'91 Lincoln Continental
Latin Kustoms Car Club
If you have a hydraulics setup that hits back bumper or is making you "go for broke," email some images along with basic information to: email@example.com.
Robert Robledo started his lowriding days when he joined the Latin Kustoms Car Club in 1996. His buddies Mark and Mosca got him in the club because he was into fixing and building street cruisers. Robert's day-to-day job is managing his successful trucking business, but he's a lowrider builder in his spare time. Since the beginning, he's always helped his fellow car club members fix up their cars by using his knowledge of hydraulics and frame reinforcing. He built some fully custom show cars that have been featured in Lowrider, like "Hood Rich" and "Hood Certified," but he got into street hopping after watching everyone from his 'hood hit the streets and switches, while competing with each other at picnics and car shows.

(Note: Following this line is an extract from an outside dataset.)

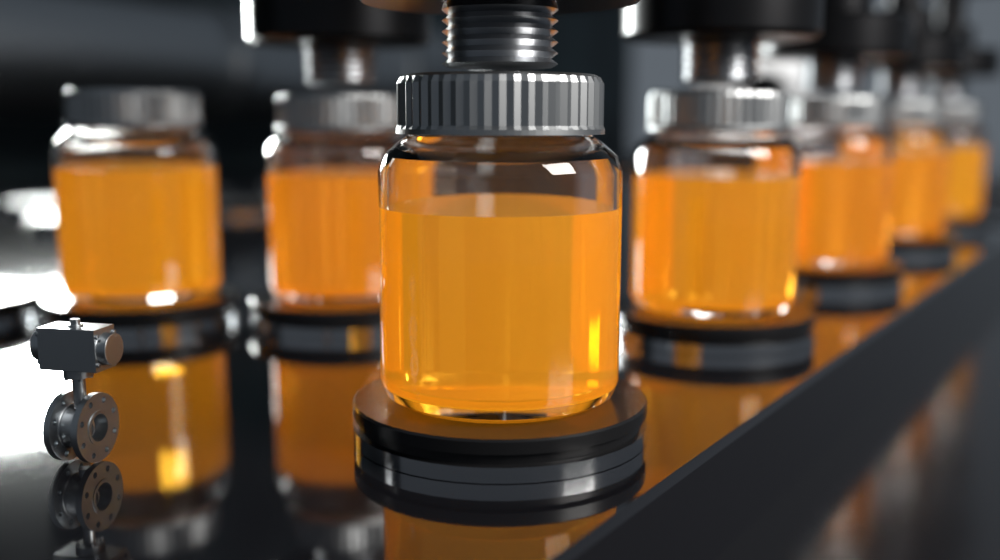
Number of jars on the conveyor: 7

After owning those few show cars, he decided to build a hopper that was going to make a name on the streets. Robert decided to go with the Lincoln Continental because of its longer wheelbase, plus everyone else was hopping Monte Carlos and Cutlasses. Robert installed a four-pump setup, two of which were used for the hopping. The setup includes 8-inch cylinders and 3 1/2-ton springs in the front, and 26-inch cylinders for the rear with 4 1/2-ton springs. It's powered by 14 batteries and is held in place by a custom battery rack that was built to stand the abuse from the bounce of the hydraulics.

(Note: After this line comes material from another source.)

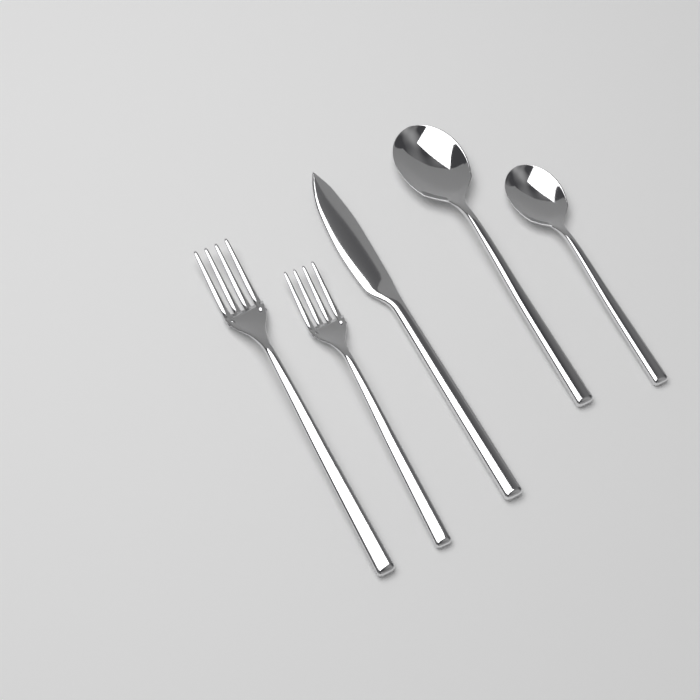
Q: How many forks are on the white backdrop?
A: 2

The Lincoln was dubbed "Hood Hopper" because it's winning all over the 'hoods in Texas. Robert is willing and able to travel four hours to serve somebody up. He was crowned "King of the Streets" in Dallas and Houston in 2008. He knows that the competition is getting better and better each day with more competitors building street hoppers. Robert knows he has nothing to worry about because he has his club backing him up when something goes wrong. Just to give you an example of how his members help out, while doing this photo shoot, the pocket of the cylinder broke in a few places. Robert fixed it on the spot by using his homey's mobile welding machine, and in less than 20 minutes had it hopping over 85 inches until the back bumper hit the pavement on the third hit of the switch. The Lincoln has taken a small break to get rebuilt but it will be ready to serve up more competition on the streets soon. So if you think you're up to meeting with him at the next picnic or car show, be prepared to get hood hopped and served.